Inaspettatamente, Matt si alzò dalla sedia così velocemente da farla cadere all’indietro. I suoi occhi verdi parevano pulsare per quanto era arrabbiato «Ascoltami bene, Ben, solo perché sei tu il capo, non vuol dire che tu possa trattarci come ti pare! So perfettamente come ti senti dopo questa rivelazione. Lizzie è anche nostra amica, non solo tua! Credi che noi non ci teniamo a lei?!»
David cercò di calmarlo prendendolo per un braccio, mentre io rimasi così allibita da non riuscire a muovermi: i miei occhi, purtroppo, erano ancora impegnati a fissare il mio riflesso e la foto sorridente del giovane Liu.
«Certo che lo so!» urlò Ben facendomi sobbalzare e alzare lo sguardo «Ma non lo vedi, Matt? Le cose ora si stanno complicando e diventando più pericolose. Non lo dico perché Jeff si aggira nella città più di prima, ma perché Lizzie è in grave pericolo, più di chiunque altro, e non saranno di certo delle belle parole a risolvere la situazione!» Ben scaricò la sua rabbia, prendendo a calci la sedia più vicino a lui.
Attoniti, David e Matt lasciarono che si sfogasse, prima di potergli parlare.

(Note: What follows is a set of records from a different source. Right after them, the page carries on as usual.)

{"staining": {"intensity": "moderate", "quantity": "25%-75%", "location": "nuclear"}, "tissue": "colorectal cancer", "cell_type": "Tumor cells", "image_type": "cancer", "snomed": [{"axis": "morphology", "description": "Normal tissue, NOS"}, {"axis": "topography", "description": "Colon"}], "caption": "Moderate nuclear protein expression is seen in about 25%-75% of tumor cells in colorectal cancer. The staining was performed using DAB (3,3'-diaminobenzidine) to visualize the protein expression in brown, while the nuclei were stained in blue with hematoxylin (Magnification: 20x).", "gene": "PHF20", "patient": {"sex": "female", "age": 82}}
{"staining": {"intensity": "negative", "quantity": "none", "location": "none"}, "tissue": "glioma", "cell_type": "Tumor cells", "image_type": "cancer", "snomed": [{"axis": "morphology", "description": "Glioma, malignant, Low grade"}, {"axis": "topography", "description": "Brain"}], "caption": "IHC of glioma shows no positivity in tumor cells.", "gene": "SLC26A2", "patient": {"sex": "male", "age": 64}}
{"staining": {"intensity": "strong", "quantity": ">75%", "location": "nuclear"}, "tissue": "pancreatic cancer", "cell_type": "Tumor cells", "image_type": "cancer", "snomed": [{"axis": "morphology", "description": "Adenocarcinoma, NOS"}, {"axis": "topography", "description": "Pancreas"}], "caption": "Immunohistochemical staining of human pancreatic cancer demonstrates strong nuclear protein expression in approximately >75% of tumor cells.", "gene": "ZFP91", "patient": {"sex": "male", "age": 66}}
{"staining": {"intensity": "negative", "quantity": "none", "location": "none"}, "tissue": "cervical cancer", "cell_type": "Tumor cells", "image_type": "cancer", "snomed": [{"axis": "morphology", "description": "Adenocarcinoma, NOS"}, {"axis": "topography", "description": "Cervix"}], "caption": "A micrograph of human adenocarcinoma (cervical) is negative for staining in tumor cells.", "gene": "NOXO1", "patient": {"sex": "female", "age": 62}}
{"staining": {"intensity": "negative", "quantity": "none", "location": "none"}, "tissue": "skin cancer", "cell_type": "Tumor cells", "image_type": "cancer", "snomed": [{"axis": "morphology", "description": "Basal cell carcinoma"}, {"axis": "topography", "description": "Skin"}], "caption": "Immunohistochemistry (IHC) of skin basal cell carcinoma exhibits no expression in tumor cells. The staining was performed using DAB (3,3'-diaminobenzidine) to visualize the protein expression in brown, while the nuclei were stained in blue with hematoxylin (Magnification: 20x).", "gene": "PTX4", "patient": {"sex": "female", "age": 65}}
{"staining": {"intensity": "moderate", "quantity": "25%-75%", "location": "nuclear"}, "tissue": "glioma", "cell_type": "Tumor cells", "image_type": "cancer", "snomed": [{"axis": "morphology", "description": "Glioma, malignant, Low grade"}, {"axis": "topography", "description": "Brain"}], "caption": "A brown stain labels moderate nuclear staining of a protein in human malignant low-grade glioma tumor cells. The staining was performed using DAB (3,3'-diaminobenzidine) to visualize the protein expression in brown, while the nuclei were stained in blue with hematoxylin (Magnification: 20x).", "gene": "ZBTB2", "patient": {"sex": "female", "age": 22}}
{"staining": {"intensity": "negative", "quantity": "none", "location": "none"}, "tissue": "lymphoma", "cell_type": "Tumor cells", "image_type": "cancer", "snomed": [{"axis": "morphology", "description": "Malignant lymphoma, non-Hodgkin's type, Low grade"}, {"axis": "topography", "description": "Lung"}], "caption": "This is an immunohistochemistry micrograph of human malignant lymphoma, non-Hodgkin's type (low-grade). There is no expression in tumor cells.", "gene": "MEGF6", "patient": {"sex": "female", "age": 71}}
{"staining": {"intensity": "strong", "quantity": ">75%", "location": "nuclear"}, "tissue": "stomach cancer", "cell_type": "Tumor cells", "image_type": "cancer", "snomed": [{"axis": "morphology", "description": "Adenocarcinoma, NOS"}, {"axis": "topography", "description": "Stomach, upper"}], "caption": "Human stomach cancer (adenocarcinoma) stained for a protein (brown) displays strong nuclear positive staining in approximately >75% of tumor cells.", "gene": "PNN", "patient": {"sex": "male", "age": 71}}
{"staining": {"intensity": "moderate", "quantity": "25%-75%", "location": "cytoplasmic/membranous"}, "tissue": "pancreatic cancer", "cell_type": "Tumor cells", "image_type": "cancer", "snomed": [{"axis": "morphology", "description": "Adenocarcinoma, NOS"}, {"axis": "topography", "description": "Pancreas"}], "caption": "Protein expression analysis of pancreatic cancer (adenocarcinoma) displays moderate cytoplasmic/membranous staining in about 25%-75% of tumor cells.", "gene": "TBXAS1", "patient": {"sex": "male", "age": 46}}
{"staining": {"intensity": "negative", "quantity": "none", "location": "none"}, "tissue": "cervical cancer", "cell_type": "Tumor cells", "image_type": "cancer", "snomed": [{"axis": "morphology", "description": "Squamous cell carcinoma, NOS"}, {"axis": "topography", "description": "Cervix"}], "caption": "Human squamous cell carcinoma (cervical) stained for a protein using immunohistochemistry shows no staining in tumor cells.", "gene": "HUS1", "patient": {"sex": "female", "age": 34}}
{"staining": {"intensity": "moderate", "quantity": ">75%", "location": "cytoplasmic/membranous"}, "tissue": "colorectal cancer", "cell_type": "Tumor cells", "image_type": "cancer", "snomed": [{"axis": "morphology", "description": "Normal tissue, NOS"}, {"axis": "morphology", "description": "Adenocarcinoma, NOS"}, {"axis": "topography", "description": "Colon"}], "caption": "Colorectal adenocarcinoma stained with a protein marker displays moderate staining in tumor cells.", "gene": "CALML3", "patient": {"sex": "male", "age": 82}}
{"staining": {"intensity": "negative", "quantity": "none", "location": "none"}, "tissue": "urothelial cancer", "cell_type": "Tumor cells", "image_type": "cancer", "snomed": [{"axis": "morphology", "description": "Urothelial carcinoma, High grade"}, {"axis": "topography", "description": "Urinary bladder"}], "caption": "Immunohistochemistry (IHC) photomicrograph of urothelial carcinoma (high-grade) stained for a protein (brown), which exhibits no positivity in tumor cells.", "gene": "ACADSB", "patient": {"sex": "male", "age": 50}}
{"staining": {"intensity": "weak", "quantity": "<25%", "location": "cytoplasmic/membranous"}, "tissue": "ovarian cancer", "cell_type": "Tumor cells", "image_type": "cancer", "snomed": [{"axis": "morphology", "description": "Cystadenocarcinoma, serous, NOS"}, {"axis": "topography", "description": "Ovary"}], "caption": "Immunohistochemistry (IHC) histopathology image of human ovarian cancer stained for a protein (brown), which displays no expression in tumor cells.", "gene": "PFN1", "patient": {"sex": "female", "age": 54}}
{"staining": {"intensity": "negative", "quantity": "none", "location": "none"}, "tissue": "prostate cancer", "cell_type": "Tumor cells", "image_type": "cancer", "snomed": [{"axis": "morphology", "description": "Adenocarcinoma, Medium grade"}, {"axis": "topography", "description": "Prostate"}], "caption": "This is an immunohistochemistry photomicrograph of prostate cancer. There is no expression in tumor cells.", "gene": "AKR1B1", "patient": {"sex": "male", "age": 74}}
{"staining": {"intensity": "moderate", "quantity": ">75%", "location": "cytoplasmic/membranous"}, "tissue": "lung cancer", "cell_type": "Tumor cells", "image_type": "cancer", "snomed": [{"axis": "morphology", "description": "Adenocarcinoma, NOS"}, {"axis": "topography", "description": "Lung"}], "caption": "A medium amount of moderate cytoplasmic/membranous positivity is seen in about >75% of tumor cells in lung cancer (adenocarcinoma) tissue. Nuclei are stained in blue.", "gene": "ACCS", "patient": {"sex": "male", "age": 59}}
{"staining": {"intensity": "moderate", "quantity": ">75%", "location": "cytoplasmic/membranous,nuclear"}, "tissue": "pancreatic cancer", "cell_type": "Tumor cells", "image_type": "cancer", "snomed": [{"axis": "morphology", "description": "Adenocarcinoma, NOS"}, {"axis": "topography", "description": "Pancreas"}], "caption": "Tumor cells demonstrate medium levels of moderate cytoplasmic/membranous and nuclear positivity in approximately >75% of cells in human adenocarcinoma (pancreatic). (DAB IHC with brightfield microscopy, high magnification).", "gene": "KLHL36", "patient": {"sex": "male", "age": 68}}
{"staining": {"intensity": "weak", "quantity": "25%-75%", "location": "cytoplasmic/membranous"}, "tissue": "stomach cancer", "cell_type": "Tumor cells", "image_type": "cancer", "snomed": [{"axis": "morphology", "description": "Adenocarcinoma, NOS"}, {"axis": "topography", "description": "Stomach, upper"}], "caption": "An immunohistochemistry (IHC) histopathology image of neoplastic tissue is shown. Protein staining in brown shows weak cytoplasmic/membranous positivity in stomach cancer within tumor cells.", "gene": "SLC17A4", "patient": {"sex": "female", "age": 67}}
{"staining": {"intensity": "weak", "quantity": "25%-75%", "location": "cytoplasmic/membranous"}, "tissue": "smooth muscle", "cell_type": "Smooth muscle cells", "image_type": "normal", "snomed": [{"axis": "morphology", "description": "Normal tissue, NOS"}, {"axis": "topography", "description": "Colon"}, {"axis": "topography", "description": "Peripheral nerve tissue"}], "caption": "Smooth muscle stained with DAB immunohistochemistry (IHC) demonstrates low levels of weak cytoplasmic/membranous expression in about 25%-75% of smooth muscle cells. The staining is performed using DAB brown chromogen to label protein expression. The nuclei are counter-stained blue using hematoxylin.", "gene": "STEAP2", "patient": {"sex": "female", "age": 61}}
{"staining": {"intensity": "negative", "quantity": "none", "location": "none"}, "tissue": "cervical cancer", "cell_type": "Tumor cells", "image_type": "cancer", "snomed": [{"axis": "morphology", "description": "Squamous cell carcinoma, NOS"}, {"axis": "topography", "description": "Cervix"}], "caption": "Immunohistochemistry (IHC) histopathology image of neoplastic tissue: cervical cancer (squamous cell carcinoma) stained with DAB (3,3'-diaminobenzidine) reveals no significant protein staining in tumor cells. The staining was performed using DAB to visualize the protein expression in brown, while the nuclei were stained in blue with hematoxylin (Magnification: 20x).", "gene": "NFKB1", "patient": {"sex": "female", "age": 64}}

«Ascolta, Ben. Arrivati a questo punto… non possiamo fare altro se non chiedere aiuto alla polizia.»
Ben non rispose e si limitò a tenere gli occhi sul foglio stropicciato di Jeff.
«Matt ha ragione. Come hai detto tu, è diventata una cosa troppo grande e noi non possiamo fare niente. Sei d’accordo anche tu, Lizzie?»
Il mio sguardo e quello di David erano divisi dalle lenti dei suoi occhiali; non riuscii a coglierlo, come anche le sue parole. D’istinto, scossi la testa «No.»
Tutti, compreso Ben, urlarono all’unisono, senza nascondere il loro stupore spalancando gli occhi.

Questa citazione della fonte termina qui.